--- Start Data for the task ---

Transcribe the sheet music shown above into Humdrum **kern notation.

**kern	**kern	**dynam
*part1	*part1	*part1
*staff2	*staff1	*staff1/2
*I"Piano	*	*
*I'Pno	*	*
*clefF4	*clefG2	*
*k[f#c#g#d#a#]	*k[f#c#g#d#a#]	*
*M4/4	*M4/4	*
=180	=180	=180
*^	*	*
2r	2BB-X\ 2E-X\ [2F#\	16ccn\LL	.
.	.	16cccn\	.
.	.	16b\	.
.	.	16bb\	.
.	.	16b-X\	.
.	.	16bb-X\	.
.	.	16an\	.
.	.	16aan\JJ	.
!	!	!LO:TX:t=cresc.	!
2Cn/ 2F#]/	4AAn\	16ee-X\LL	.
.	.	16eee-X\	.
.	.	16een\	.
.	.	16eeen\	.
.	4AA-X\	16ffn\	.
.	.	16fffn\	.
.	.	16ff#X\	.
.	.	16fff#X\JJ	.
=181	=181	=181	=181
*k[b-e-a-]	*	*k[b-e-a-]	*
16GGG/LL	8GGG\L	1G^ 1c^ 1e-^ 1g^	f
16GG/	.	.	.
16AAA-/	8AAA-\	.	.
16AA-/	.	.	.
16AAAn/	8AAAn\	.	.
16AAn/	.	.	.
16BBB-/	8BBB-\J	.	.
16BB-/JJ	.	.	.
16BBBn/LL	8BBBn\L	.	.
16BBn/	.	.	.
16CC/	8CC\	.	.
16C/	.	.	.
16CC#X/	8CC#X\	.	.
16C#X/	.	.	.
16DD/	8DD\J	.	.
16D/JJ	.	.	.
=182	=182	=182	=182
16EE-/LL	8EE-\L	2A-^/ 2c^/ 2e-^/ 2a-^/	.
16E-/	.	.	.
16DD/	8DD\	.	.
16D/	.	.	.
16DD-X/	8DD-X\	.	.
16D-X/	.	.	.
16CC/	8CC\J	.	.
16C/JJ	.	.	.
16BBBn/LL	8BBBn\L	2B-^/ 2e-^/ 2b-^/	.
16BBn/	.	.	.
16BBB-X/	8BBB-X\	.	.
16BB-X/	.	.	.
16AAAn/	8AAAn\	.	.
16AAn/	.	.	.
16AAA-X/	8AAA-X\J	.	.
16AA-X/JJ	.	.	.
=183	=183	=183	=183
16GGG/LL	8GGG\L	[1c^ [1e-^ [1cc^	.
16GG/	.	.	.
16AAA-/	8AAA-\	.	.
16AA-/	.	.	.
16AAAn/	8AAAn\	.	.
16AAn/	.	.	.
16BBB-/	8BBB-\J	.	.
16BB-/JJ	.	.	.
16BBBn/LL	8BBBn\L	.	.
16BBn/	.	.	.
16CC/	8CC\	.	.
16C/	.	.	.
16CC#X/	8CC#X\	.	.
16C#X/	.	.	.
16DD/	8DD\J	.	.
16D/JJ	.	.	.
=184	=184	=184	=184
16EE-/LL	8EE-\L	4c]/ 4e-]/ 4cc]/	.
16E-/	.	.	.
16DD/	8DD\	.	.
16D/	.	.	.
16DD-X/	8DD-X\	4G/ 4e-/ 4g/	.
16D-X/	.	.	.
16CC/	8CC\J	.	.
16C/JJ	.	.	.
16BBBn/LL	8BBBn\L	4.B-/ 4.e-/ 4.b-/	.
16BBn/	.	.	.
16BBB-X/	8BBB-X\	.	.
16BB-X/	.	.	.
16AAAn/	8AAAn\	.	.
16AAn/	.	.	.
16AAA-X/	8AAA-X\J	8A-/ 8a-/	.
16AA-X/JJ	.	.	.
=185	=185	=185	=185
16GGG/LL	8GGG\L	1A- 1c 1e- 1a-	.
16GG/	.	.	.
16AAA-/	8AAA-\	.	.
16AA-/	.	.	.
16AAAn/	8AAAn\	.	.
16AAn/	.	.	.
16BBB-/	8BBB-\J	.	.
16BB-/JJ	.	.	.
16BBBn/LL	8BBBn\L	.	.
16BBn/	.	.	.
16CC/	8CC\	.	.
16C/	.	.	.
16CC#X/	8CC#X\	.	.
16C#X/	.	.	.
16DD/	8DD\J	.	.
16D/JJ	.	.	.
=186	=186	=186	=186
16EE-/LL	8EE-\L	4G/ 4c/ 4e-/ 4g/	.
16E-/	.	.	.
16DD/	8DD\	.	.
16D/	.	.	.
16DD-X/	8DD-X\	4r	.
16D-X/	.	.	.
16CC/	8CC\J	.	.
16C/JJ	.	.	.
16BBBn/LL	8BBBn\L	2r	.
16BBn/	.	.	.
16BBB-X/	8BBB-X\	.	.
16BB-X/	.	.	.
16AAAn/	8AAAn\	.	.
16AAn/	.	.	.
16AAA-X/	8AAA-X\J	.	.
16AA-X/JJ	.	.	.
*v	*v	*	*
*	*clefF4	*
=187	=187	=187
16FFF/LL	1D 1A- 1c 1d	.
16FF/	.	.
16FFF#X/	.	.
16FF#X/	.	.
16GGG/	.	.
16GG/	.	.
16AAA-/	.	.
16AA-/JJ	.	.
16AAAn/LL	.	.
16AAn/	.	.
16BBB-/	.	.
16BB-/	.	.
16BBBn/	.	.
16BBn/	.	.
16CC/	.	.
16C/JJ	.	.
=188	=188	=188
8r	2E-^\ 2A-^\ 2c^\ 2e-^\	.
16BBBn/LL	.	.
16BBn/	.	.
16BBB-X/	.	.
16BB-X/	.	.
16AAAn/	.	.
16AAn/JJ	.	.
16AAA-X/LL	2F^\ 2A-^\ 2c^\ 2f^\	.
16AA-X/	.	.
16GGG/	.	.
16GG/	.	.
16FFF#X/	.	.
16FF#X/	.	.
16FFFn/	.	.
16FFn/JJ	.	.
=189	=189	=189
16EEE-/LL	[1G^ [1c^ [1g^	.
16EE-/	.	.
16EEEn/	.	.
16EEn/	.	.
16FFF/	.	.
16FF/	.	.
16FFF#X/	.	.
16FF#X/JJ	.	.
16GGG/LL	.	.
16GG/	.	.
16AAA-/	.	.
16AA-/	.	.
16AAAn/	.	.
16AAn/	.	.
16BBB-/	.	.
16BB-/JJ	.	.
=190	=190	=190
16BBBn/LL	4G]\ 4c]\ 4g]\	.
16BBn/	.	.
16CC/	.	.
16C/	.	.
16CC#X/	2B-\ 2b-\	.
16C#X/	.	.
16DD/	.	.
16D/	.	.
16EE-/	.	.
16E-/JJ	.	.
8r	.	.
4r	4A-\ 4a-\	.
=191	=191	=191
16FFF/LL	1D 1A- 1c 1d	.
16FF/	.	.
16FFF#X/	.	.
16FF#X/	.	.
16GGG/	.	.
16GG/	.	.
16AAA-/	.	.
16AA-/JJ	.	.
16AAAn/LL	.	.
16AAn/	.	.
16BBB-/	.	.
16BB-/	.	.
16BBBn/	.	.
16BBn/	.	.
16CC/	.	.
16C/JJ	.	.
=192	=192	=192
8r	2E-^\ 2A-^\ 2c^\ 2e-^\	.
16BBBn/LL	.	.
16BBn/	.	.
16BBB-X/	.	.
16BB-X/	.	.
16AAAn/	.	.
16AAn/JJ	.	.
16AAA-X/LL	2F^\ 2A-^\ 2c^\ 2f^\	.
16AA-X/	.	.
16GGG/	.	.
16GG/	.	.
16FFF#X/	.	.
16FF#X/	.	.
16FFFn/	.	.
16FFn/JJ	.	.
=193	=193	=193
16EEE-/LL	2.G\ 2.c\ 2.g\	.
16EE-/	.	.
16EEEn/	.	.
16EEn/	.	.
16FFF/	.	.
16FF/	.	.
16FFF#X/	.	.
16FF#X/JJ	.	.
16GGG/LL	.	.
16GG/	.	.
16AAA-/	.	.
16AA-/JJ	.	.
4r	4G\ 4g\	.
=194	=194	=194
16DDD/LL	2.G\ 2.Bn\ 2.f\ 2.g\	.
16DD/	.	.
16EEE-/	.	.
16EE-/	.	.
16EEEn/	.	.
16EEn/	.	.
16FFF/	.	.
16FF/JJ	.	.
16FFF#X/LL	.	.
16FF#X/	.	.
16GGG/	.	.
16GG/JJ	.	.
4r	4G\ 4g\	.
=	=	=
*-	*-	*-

--- End Data for the task ---

Copy out each line of the data above that contains the string "kern".

> **Written reply**
Transcribe the sheet music shown above into Humdrum **kern notation.
**kern	**kern	**dynam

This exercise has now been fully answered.